There are so many reasons why siblings fight. But when they do, for the parents stuck in between, it can be a pretty stressful time.
Whether it’s a five-year-old and seven-year-old fighting over who gets to use a certain toy or an ongoing war between older siblings over money, it’s never a pleasant experience.
While there are many things parents can do in this situation, there’s one thing that Denis Liam Murphy, a high performance coach and author of The Blame Game: How To Recover From The World’s Oldest Addiction, recommends parents don’t do.
And that’s telling siblings to just apologise.
“Instead of relying on apologies as a quick fix, it is important to address the fundamental cause of the conflict,” he tells HuffPost UK.
“Apologies can be helpful, but most of the time they are superficial and act as a bandaid.”
He’s right. Research of adult couples in the US found when they felt forced to say sorry to their partner before they were ready, it didn’t help the relationship. If anything, it made things worse – some even resented each other because of it.
That’s not to say there isn’t a place for apologising, but Murphy points out it is often “the go to solution” – and we rely on it too heavily.
“It feels natural to tell siblings to, ‘just say sorry!’ We were told it by our parents, so we just pass on the same instruction … It doesn’t seem like such an important point until you realise, sorry is another word for ‘I made a mistake’ (self-blame),” he explains.
“How often do you think you say sorry in a day? Once, twice, 20 times? What if I told you to replace sorry with ‘I made a mistake’. How do you feel your self-confidence would be impacted after saying that all day, all week or all month?”
He suggests overusing the word ‘sorry’ is one of the main reasons people’s self-confidence is so low.
“And the point is, it is very difficult for two honestly self-confident people to have an argument. There is less insecurity, and too much empathy, awareness and openness to fuel conflict,” he says.
Others have similar opinions on being too quick to say sorry. Psychotherapist Beverly Engel, who wrote The Power Of An Apology, suggested by over-apologising, people send the message they lack confidence and are ineffectual.
“It can even give a certain kind of person permission to treat you poorly, or even abuse you,” she said, according to CNBC.
Experts at Aha! Parenting suggest rather than focusing on saying sorry, it’s better to help siblings communicate their wants and needs, and to encourage them to listen to each other.
And in the case of younger siblings, it’s definitely key to wait until any anger has subsided to get started.
You might also want to suggest ideas for repairing the situation – but leave it to the siblings to decide what they actually do, rather than forcing anything on them.
Are we addicted to blaming others (and ourselves)?
Murphy believes blame has become an “addiction” that we all share without realising it. “The reality is, conflict and blame are directly correlated – the more we blame, the more conflict we experience,” he says.
“From an early age, siblings learn how to assign blame and become experts at it. They are quick to point fingers at the smallest issues, not realising that this habit creates a deep sense of victimhood that only exacerbates conflicts.”
With this in mind, what can parents do to help warring siblings?
1. Gain a fresh perspective
Step back each time they are warring and take in as much information as you can, suggests Murphy.
“When we are in a state of blame we shut down and revert to black and white thinking. We look for the quick fix rather than a bigger picture solution.”
But when we are out of blame, our default is curiosity, creativity and empathy, he suggests. And in this state of mind, “wars have no fuel to grow.”
What’s more, he suggests if it’s practised often, then there is no fuel to start more arguments.
2. Reframe your thinking
With our kids, we might have ideas about who they are (that aren’t necessarily positive) – for instance, they’re always late, they never listen, they are mean, they never do anything to help.
Murphy encourages parents to “become aware of anything you have accepted as true about them.”
“It is not about rewording them into something you think is positive, it is about building up an awareness that we are different everyday,” he says.
3. Practise self-honesty
Probably the most challenging tip from Murphy is for parents to recognise themselves in their kids when these arguments crop up.
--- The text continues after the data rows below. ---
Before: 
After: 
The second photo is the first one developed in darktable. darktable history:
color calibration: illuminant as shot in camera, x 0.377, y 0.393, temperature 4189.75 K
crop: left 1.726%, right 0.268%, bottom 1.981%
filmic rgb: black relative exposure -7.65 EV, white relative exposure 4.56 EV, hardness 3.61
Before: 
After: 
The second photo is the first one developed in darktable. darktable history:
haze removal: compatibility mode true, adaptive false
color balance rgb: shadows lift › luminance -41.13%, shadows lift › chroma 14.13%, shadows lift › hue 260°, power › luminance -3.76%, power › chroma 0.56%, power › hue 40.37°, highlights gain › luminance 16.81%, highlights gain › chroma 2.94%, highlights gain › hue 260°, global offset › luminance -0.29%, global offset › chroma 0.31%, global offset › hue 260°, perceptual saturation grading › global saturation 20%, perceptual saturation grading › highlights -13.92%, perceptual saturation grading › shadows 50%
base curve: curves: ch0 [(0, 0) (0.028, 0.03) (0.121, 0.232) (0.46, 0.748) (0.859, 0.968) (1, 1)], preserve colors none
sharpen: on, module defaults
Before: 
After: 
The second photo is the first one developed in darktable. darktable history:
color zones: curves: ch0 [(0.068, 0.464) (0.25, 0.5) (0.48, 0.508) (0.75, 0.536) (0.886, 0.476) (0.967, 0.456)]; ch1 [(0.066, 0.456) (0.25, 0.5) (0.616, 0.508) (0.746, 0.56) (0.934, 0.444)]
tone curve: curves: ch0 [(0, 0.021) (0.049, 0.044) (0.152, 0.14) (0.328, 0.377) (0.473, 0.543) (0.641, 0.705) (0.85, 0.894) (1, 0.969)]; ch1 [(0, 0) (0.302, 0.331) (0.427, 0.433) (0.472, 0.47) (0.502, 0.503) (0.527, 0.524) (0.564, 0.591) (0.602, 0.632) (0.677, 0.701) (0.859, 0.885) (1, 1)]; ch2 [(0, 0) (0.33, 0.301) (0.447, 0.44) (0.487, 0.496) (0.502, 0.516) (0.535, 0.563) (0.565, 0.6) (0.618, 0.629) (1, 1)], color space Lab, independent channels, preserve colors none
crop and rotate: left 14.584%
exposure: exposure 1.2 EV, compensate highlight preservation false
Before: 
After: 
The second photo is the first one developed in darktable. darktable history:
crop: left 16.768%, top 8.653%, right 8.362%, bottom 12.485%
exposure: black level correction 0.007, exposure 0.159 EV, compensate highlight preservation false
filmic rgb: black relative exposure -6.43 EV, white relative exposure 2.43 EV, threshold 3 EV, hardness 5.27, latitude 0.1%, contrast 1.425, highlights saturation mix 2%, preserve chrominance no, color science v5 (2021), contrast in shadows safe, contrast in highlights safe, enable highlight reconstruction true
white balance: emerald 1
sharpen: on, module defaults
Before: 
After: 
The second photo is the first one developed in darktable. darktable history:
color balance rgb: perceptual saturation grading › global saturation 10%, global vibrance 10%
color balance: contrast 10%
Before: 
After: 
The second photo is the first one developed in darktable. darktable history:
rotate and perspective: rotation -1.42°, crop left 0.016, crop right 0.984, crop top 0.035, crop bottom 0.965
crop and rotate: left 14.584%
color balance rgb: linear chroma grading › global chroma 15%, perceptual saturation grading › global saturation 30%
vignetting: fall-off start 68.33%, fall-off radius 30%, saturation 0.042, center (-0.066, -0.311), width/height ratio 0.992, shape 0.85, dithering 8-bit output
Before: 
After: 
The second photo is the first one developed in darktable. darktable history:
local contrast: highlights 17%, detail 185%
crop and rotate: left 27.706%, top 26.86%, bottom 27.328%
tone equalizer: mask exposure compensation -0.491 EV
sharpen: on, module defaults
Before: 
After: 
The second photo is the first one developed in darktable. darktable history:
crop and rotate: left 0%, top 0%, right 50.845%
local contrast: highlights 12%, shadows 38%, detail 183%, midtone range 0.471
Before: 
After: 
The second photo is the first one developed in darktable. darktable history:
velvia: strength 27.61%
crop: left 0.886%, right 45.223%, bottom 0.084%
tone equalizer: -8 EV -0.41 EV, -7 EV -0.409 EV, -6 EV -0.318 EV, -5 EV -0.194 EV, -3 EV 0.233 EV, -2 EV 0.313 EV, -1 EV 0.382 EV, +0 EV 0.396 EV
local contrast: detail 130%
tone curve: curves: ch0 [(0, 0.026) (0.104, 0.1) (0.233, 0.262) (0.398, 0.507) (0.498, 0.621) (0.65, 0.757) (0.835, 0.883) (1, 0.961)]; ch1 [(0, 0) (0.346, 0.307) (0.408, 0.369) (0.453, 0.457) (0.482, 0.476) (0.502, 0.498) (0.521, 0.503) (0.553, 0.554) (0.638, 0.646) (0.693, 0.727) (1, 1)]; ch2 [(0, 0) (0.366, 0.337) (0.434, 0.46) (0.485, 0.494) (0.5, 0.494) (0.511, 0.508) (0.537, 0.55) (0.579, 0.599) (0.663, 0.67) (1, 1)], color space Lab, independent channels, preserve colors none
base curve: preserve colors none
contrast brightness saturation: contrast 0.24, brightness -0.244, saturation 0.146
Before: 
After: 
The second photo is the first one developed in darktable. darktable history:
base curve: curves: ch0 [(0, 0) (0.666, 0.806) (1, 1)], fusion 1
“They have both your lines of DNA in them, so it makes sense they are constantly reflecting back to you the parts you don’t like about yourself (and the parts you do),” he explains.
“Kids are your constant mirrors. When you like being in front of them, they are reflecting back parts you like about yourself. And when you don’t, well, you know the answer to that.”
When you have those later moments, when you blame them and are angry or stressed with what they’re doing, he encourages self-reflection.
“Once you realise you are the one that needs to self-heal from your self-blame addiction, then your kids will start reflecting back more the self-love and honest confidence you have for yourself,” he suggests.
4. And if all else fails, give them space
“Giving space is paramount to their development,” says Murphy. “However, what they do in that space is the key to success. Most of the time, because we have an unknown addiction playing out, children (and adults) either beat themselves up or find ways to get revenge for thinking others were the reason they are mad or in trouble.
“Self-reflection on their self-honesty is going to be so much more beneficial. Part of the blame recovery process is learning how to access your imagination as it is a great place to hang out and heal. If this was part of that time apart, then so much more effortless resolution and peace would be observed.”